___ Supplied data
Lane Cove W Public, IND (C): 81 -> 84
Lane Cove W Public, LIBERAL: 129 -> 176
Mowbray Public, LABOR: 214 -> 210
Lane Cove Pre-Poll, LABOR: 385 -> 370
______
___ Supplied data
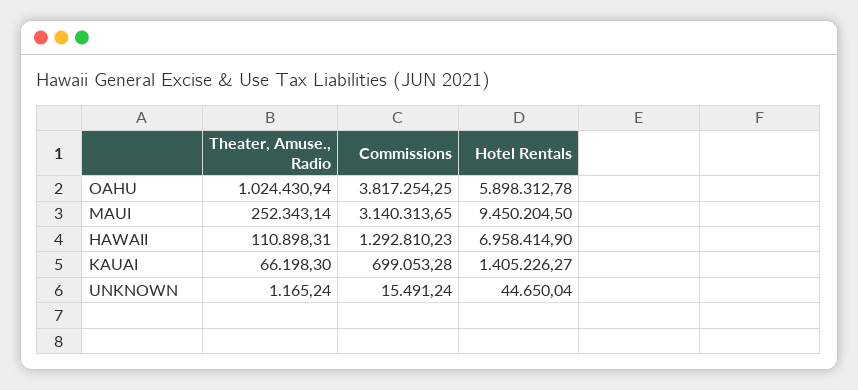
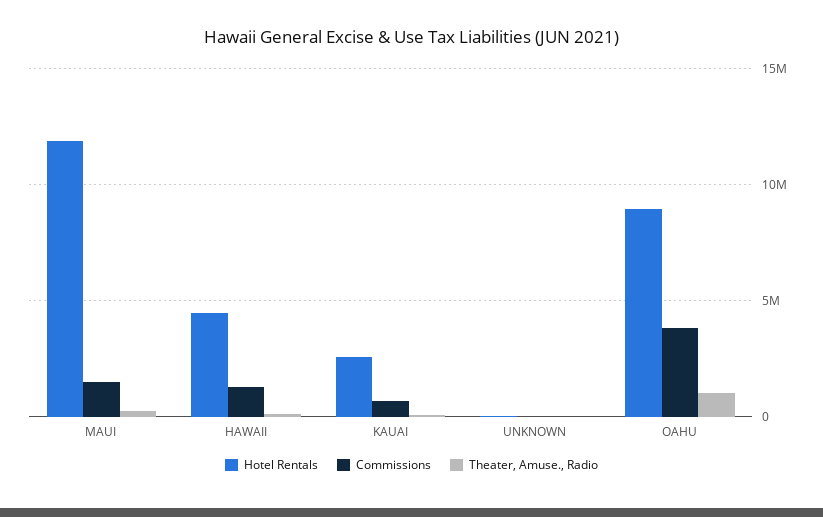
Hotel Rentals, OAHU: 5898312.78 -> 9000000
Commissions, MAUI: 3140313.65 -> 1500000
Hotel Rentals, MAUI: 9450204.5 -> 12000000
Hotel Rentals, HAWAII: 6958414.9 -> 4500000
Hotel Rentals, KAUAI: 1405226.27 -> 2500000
______
What you are asked to do
Write out only the lines that run from the line containing "Lane Cove W Public, LIBERAL: 129 -> 176" through the line containing "Lane Cove Pre-Poll, LABOR: 385 -> 370", both included, exactly as they appear above.

Written response
Lane Cove W Public, LIBERAL: 129 -> 176
Mowbray Public, LABOR: 214 -> 210
Lane Cove Pre-Poll, LABOR: 385 -> 370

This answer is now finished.